Document text »
>>

Oireachtas Joint and Select Committees

Wednesday, 14 April 2021

Joint Oireachtas Committee on Children and Youth Affairs

General Scheme of a Certain Institutional Burials (Authorised Interventions) Bill: Discussion

Dr. Jens Carlsson:

I will start with STR versus SNP. It might be that STR technology will work but the chances are much higher that SNP technology will work. The simple reason is that DNA degrades. Think about it as dry spaghetti and we keep on breaking a dry spaghetti straw into smaller and smaller pieces. The piece one needs for an STR analysis is longer than the piece one needs for an SNP analysis. It is as simple as that. It is a shorter fragment so one can tolerate more degradation and still get viable DNA data out of it. That is the simple reason SNPs are probably better in this case.

Another reason is that there are so many more. I think that quite a low number of STRs are used and, although they are statistically powerful, one can simply use many more SNPs.

The Deputy asked about bone and what can happen if one cannot retrieve the petrous bone. The petrous bone is so called because it is the densest bone in the body. It will probably be one of the last bones to start dissolving as bone matter. If one cannot find the petrous bone, people have, for instance, used teeth. There are other tissues that can be interrogated for the presence of DNA.

I do not think we would be able to identify every body. There is no guarantee, of course, but the best chance is with SNP analysis. People have been able to get DNA from the petrous bone from 30,000-year-old newborns. The best chance is getting the petrous bone and running an SNP analysis. Does that answer the Deputy's question?

<<

How to complete this task » In the committee testimony, can you swap "spaghetti" for "pasta" from "I will start" to "many more SNPs."?

Supplied material »

>>

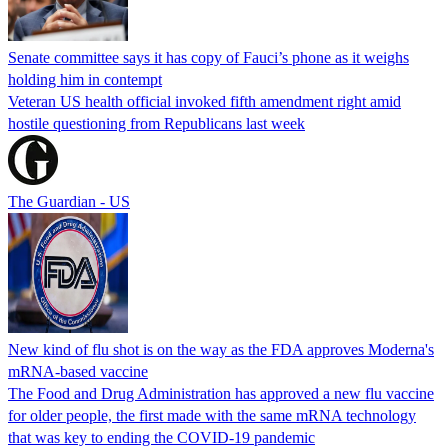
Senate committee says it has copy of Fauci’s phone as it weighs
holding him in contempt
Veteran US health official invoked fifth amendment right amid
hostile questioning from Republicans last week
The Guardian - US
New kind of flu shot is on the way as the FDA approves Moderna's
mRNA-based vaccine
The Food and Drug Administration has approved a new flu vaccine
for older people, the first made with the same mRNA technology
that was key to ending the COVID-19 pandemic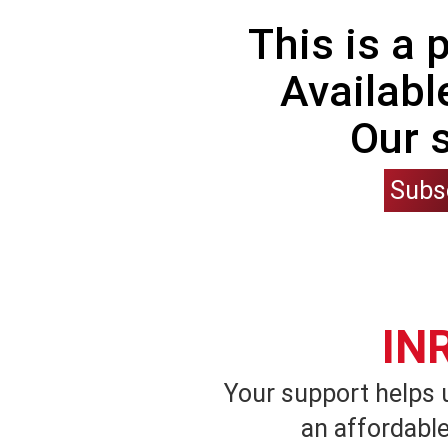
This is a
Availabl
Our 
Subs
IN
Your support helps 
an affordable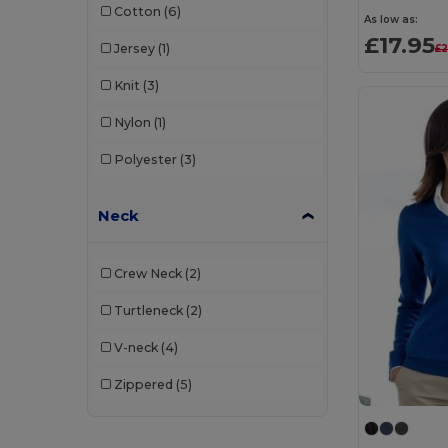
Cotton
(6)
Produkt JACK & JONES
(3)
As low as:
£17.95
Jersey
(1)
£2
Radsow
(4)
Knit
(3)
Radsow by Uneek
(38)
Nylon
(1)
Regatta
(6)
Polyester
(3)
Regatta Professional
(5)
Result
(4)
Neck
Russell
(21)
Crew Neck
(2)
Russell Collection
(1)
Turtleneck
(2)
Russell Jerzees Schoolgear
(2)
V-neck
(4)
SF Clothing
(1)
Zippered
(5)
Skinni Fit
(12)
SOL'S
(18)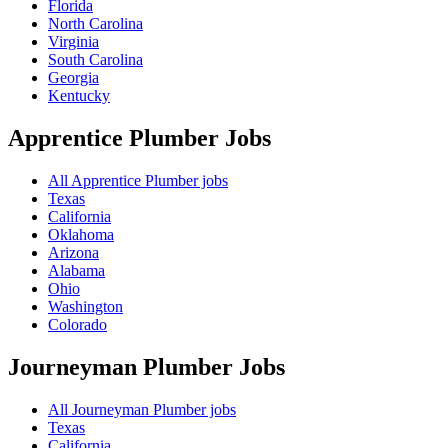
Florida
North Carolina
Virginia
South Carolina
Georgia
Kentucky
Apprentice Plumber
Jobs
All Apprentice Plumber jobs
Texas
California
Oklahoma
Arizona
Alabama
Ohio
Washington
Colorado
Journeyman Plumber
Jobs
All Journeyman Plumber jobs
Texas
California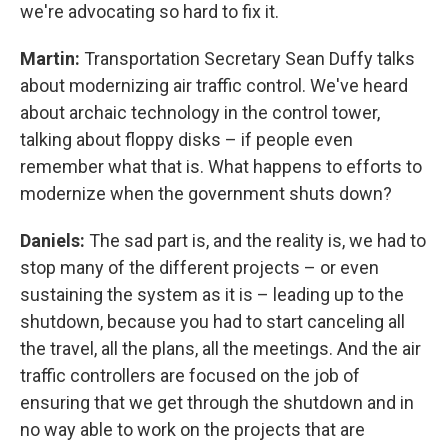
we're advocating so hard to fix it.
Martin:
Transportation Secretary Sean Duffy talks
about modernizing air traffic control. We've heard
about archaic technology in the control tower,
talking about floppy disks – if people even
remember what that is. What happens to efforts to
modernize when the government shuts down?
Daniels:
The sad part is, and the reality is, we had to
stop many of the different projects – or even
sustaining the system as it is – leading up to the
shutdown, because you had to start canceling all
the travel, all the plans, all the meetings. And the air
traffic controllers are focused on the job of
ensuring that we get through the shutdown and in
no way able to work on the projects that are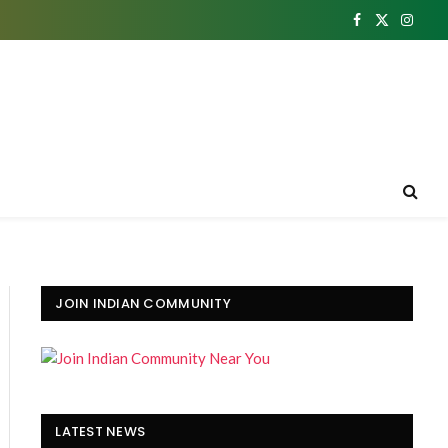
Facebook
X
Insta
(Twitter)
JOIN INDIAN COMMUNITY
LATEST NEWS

<<

Task response »
I will start with STR versus SNP. It might be that STR technology will work but the chances are much higher that SNP technology will work. The simple reason is that DNA degrades. Think about it as dry pasta and we keep on breaking a dry pasta straw into smaller and smaller pieces. The piece one needs for an STR analysis is longer than the piece one needs for an SNP analysis. It is as simple as that. It is a shorter fragment so one can tolerate more degradation and still get viable DNA data out of it. That is the simple reason SNPs are probably better in this case.

Another reason is that there are so many more. I think that quite a low number of STRs are used and, although they are statistically powerful, one can simply use many more SNPs.